Next still does the things it always did: cleanly cut tailoring, broad family sizing, and a delivery system that lands a parcel by 7am next day. The friction shows in three small ways now. Next-day delivery costs £4.99 a parcel unless you spend over £50. Sale stock runs through smaller size runs first, so the popular pieces vanish quickly. And the in-store experience on a Saturday is a long queue at the till. The Next Account terms also tightened in 2025; the deferred-payment headline that pulled shoppers in feels less generous than before.
This guide compares seven Next alternatives across UK fashion and homeware: the high-street rivals that share Next’s family-fashion territory, the online specialists that beat it on return policies, and the catalogue-style accounts that copy Next’s pay-monthly model.
Quick comparison
| App | Best for | Free plan | Standout feature |
|---|---|---|---|
| Marks & Spencer | Quality essentials | Free | Sparks loyalty offers, M&S Bank credit |
| ASOS | Wider brand range | Free | Free returns within 28 days, Premier next-day |
| John Lewis | Premium pieces with guarantees | Free | 2-year guarantee on most homeware |
| Boohoo | Trend-led pieces under £30 | Free | Frequent 60 percent off codes |
| New Look | Affordable high-street basics | Free | In-store collection from most branches |
| Very | Next-style pay-monthly account | Free | Take 3 spread, monthly statements |
| River Island | Mid-market fashion drops | Free | New stock every Friday |
Why people leave Next
The complaints share a theme: the price of being a Next customer is going up, slowly and steadily.
Delivery fees stack on small orders
The £4.99 next-day fee under £50 catches single-item orders. Click & Collect avoids it but only if a store is on the way. Free returns to a store work fine, but free returns via courier require the Next Unlimited subscription.
Sale stock is thinner than it used to be
The mid-season sales clear the smaller and larger sizes first; the middle of the run sticks around. Shoppers report feeling like the discounts only fit half the population.

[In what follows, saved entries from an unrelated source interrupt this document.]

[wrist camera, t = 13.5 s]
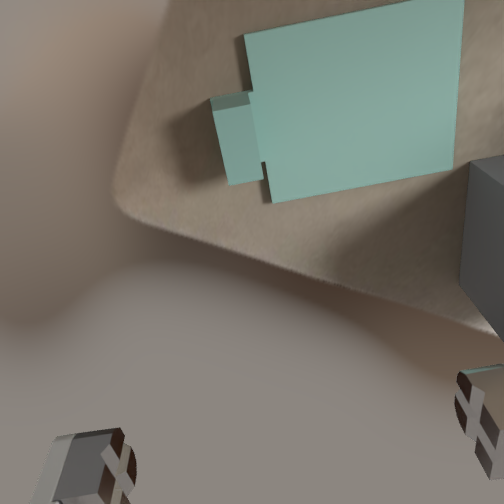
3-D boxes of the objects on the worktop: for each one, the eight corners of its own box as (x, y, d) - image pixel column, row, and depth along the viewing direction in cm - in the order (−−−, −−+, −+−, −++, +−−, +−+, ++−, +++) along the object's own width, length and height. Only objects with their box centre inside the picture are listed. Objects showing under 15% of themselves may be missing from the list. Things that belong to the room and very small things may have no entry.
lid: (198, 43, 28) (195, 51, 25) (459, -11, 28) (492, -10, 24) (234, 206, 35) (236, 230, 31) (447, 165, 34) (473, 186, 31)
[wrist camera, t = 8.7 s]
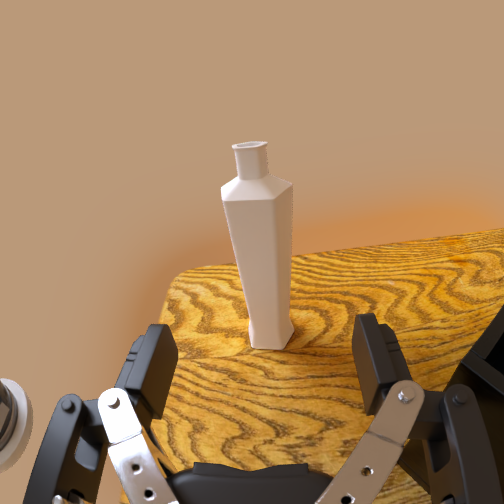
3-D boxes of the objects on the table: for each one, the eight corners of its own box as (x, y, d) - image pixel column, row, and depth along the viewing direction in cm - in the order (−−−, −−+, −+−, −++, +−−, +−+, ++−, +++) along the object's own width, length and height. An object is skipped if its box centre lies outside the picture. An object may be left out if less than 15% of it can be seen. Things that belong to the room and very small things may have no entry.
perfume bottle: (305, 348, 22) (299, 145, 15) (249, 358, 22) (215, 156, 14) (292, 311, 26) (280, 135, 19) (243, 320, 26) (214, 144, 18)
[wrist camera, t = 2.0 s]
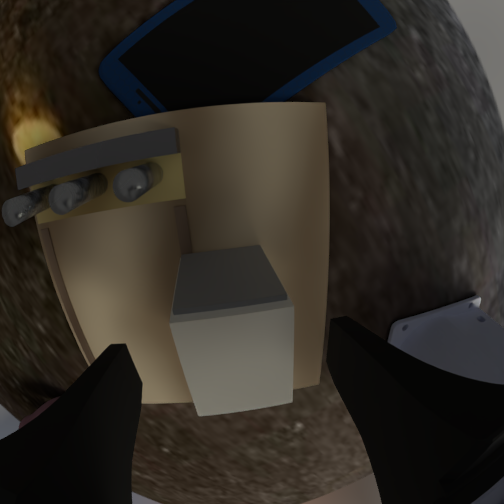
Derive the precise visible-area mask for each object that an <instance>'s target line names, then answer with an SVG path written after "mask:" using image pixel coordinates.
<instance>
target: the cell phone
mask: <svg viewBox="0 0 504 504" xmlns="http://www.w3.org/2000/svg"><path fill="white" fill-rule="evenodd" d="M396 28H397V27H396V22H395V20H394V19H393V17H392V16H391V15H390V13H389V12H388V10H387V9H386V8H385V7H384V6H383V4H382V3H381V2H380V1H379V0H175V1H174V2H172V3H171V4H169V5H168V6H167V7H165V8H164V9H162V10H161V11H159V12H158V13H157V14H155V15H154V16H153V17H151V18H150V19H149V20H147V21H146V22H145V23H143V24H142V25H141V26H140V27H138V28H137V29H136V30H135V31H133V32H132V33H131V34H130V35H129V36H127V37H126V38H125V39H124V40H123V41H122V42H121V43H119V44H118V45H117V46H116V47H115V48H114V49H113V50H112V51H111V52H110V53H109V54H108V55H107V56H106V57H105V58H104V59H103V61H102V62H101V64H100V67H99V76H100V78H101V79H102V80H103V82H104V83H105V84H106V86H107V87H108V88H109V89H110V90H111V91H112V92H113V94H114V95H115V96H116V97H117V98H118V99H119V100H120V101H121V102H122V103H123V104H124V105H125V106H126V107H127V108H128V109H129V111H130V112H131V113H132V114H133V115H134V116H135V117H136V118H137V117H142V116H147V115H153V114H158V113H164V112H170V111H177V110H184V109H191V108H199V107H208V106H218V105H229V104H244V103H265V102H285V101H287V100H288V99H289V98H291V97H292V96H294V95H295V94H296V93H298V92H299V91H301V90H302V89H303V88H305V87H306V86H308V85H309V84H310V83H312V82H313V81H315V80H316V79H318V78H319V77H321V76H322V75H324V74H325V73H327V72H328V71H330V70H331V69H333V68H334V67H336V66H337V65H339V64H340V63H342V62H344V61H345V60H347V59H348V58H350V57H352V56H353V55H355V54H356V53H358V52H360V51H361V50H363V49H365V48H366V47H368V46H370V45H372V44H373V43H375V42H377V41H378V40H380V39H382V38H384V37H386V36H387V35H389V34H390V33H391V32H393V31H394V30H395V29H396Z"/></svg>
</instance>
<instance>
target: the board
mask: <svg viewBox="0 0 504 504" xmlns="http://www.w3.org/2000/svg"><path fill="white" fill-rule="evenodd" d="M172 127H175V128H177V129H179V139H180V150H181V153H177V154H170V155H164V156H158V157H152V158H146V159H140V160H135V161H129V162H124V163H119V164H114V165H110V166H105V167H101V168H96V169H92V170H88V171H84V172H80V173H76V174H72V175H68V176H64V177H60V178H57V179H53V180H50V181H46V182H43V183H40V184H36V185H33V186H30V187H29V189H30V191H33V190H36V189H39V188H42V187H45V186H48V185H51V184H55V185H59V184H62V183H65V182H68V181H71V180H74V179H78V178H81V177H84V176H88V175H91V174H95V173H101V174H103V175H104V176H105V177H106V178H107V181H108V187H107V190H106V192H105V193H104V194H102V195H100V196H98V197H96V198H95V199H93V200H91V201H89V202H87V203H85V204H83V205H81V206H79V207H77V208H75V209H74V210H72V211H70V212H68V213H66V214H64V215H58V214H56V213H54V212H53V211H52V209H51V208H49V209H47V210H45V211H43V212H40V213H38V214H37V215H35V220H36V224H37V228H38V233H39V237H40V240H41V244H42V248H43V251H44V255H45V258H46V262H47V265H48V268H49V271H50V275H51V278H52V281H53V284H54V286H55V289H56V292H57V295H58V298H59V300H60V303H61V305H62V308H63V311H64V313H65V316H66V318H67V320H68V323H69V325H70V327H71V330H72V332H73V334H74V337H75V339H76V341H77V343H78V345H79V347H80V349H81V352H82V354H83V356H84V358H85V360H86V362H87V364H88V366H90V365H91V364H92V363H93V362H94V361H95V360H96V359H97V357H98V356H99V355H100V354H101V353H102V352H103V351H104V350H105V349H106V348H107V347H108V346H109V345H110V344H121V343H126V345H127V348H128V350H129V352H130V355H131V357H132V360H133V362H134V364H135V367H136V369H137V371H138V374H139V376H140V378H141V380H142V383H143V387H142V403H183V402H193V399H192V396H191V393H190V390H189V387H188V384H187V381H186V378H185V375H184V372H183V369H182V366H181V362H180V359H179V356H178V352H177V349H176V346H175V342H174V339H173V335H172V332H171V328H170V324H169V321H170V315H171V308H172V302H173V296H174V290H175V285H176V279H177V273H178V268H179V263H180V258H181V255H183V254H191V253H199V252H207V251H215V250H222V249H230V248H238V247H246V246H254V245H260V246H261V247H262V249H263V251H264V253H265V254H266V256H267V258H268V260H269V261H270V263H271V265H272V267H273V269H274V270H275V272H276V274H277V276H278V278H279V279H280V281H281V283H282V285H283V287H284V289H285V290H286V292H287V294H288V296H289V298H290V299H291V301H292V303H293V305H294V367H293V389H298V388H303V387H308V386H313V385H318V384H319V381H320V373H321V364H322V354H323V344H324V332H325V320H326V306H327V289H328V268H329V231H330V190H329V154H328V133H327V117H326V103H317V102H265V103H244V104H229V105H218V106H208V107H199V108H191V109H184V110H177V111H170V112H164V113H158V114H153V115H147V116H142V117H137V118H132V119H128V120H123V121H119V122H114V123H110V124H106V125H102V126H98V127H95V128H91V129H87V130H84V131H80V132H77V133H74V134H70V135H67V136H64V137H61V138H58V139H55V140H52V141H49V142H46V143H43V144H41V145H38V146H35V147H33V148H30V149H27V150H25V160H26V164H29V163H31V162H34V161H37V160H40V159H43V158H46V157H49V156H52V155H55V154H58V153H62V152H65V151H68V150H72V149H75V148H79V147H82V146H86V145H90V144H94V143H98V142H102V141H106V140H110V139H114V138H119V137H123V136H128V135H133V134H138V133H143V132H148V131H154V130H160V129H166V128H172ZM150 162H154V163H157V164H159V165H160V166H161V168H162V170H163V178H162V180H161V182H160V183H159V184H157V185H156V186H155V187H153V188H152V189H150V190H149V191H148V192H146V193H145V194H143V195H142V196H141V197H139V198H138V199H137V200H135V201H133V202H123V201H121V200H119V199H118V198H117V197H116V196H115V194H114V192H113V180H114V178H115V176H116V175H117V174H118V173H119V172H120V171H122V170H125V169H128V168H132V167H135V166H139V165H142V164H146V163H150Z"/></svg>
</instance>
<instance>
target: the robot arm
mask: <svg viewBox="0 0 504 504" xmlns="http://www.w3.org/2000/svg"><path fill="white" fill-rule="evenodd" d="M480 302H481V297H479V296H478V295H476V296H473V297H471V298H468V299H465V300H462V301H459V302H456V303H453V304H450V305H447V306H444V307H441V308H438V309H435V310H432V311H429V312H425V313H422V314H419V315H415V316H412V317H408V318H405V319H401V320H398V321H396V322H394V323H393V325H392V326H391V329H390V333H389V338H388V342H387V341H385V340H384V339H382V338H380V337H379V336H377V335H376V334H374V333H372V332H371V331H369V330H368V329H366V328H365V327H363V326H362V325H360V324H359V323H357V322H355V321H354V320H352V319H351V318H349V317H347V316H343V317H338V318H333V319H331V320H330V331H329V340H328V350H327V358H326V362H327V365H328V368H329V371H330V374H331V376H332V379H333V382H334V384H335V386H336V388H337V390H338V392H339V394H340V396H341V398H342V400H343V402H344V404H345V405H346V407H347V409H348V411H349V413H350V415H351V417H352V419H353V421H354V423H355V425H356V427H357V428H358V431H359V433H360V435H361V437H362V440H363V442H364V445H365V448H366V451H367V454H368V456H369V459H370V462H371V466H372V469H373V472H374V475H375V478H376V482H377V486H378V489H379V493H380V497H381V502H382V504H504V328H503V327H502V326H501V325H499V324H498V323H497V322H496V321H495V320H493V319H492V318H491V317H490V316H489V315H487V314H486V313H485V312H484V311H482V310H481V309H480V308H479V305H480ZM142 387H143V383H142V380H141V378H140V376H139V374H138V371H137V369H136V367H135V364H134V362H133V360H132V357H131V355H130V352H129V350H128V348H127V345H126V343H121V344H110V345H109V346H108V347H107V348H106V349H105V350H104V351H103V352H102V353H101V354H100V355H99V356H98V357H97V359H96V360H95V361H94V362H93V363H92V364H91V365H90V366H89V367H88V368H87V369H86V370H85V371H84V373H83V374H82V375H81V376H80V377H79V378H78V379H77V380H76V381H75V382H74V383H73V384H72V385H71V386H70V387H69V388H68V389H67V390H66V391H65V392H64V393H63V394H62V395H61V396H60V397H59V398H58V399H57V400H56V401H55V402H54V403H53V404H51V405H50V406H49V407H48V408H47V409H46V410H44V411H43V412H42V413H41V414H40V415H38V416H37V417H36V418H34V419H33V420H31V421H30V422H29V423H27V424H26V425H24V426H23V427H21V428H20V429H18V430H17V431H16V432H14V433H12V434H10V435H8V436H7V437H5V438H3V439H1V440H0V504H132V491H131V469H132V457H133V451H134V445H135V439H136V433H137V428H138V422H139V417H140V411H141V404H142Z"/></svg>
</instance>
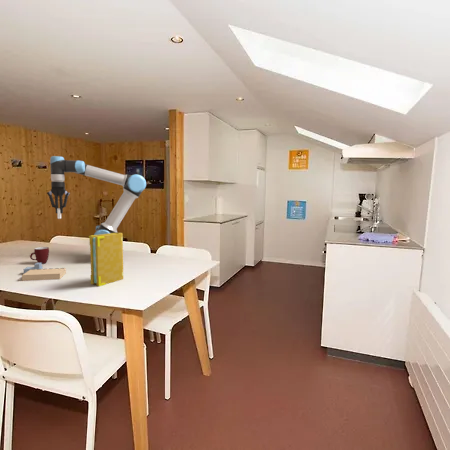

The Next Account terms tightened
The interest-free deferred payment window narrowed in 2025, and the standard credit rate now matches typical store-card APRs. The headline “buy now, pay later” is less of a draw than it was.
The alternatives
Marks & Spencer — Best for quality essentials
Marks & Spencer anchors the same family-fashion bracket as Next but pushes harder on essentials: shirts, trousers, jumpers, school uniform, and underwear. The Sparks loyalty app drops timed offers most weeks, and the food-and-fashion crossover lets you collect points across both. The fit on suits and tailoring is the strongest on the high street.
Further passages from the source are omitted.